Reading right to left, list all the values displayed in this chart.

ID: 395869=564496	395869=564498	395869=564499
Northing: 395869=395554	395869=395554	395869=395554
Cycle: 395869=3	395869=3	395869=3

==*==

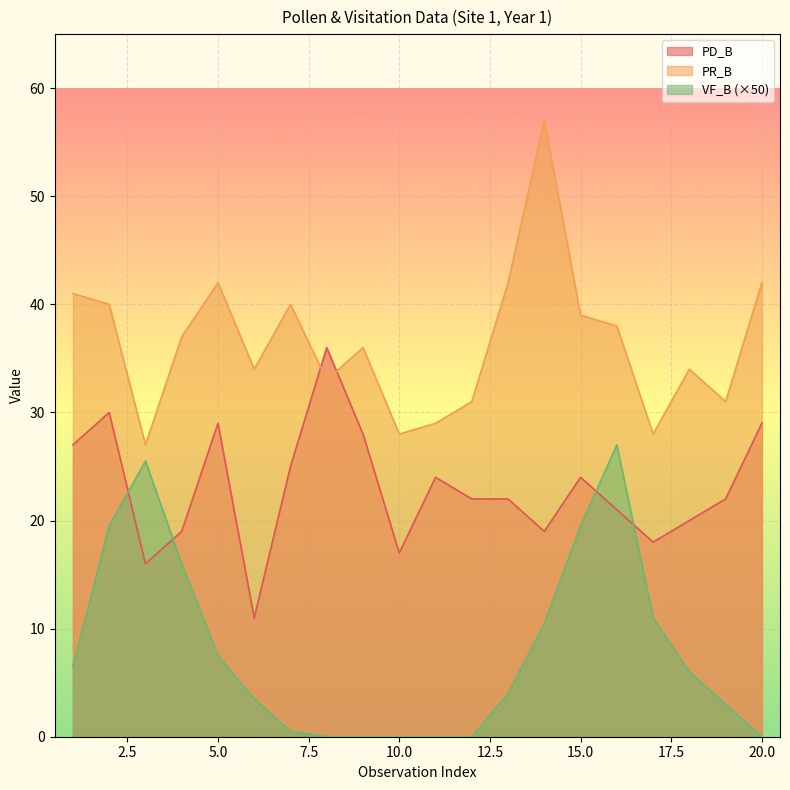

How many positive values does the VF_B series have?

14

==*==

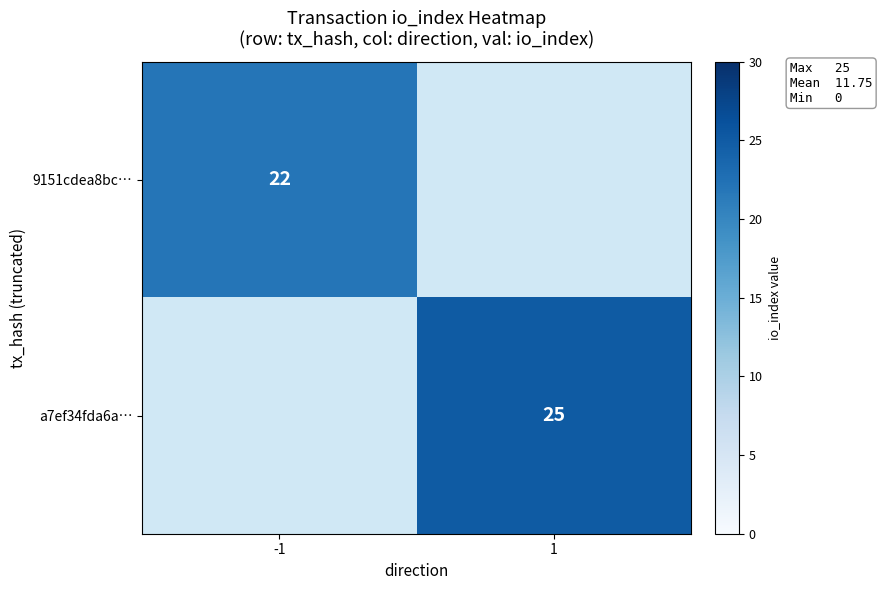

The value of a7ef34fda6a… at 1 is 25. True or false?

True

==*==

● **Brief**
Please state how many lines of the material above contain the string "values", matching case exactly. Reply with the number alone.

● **Expected answer**
2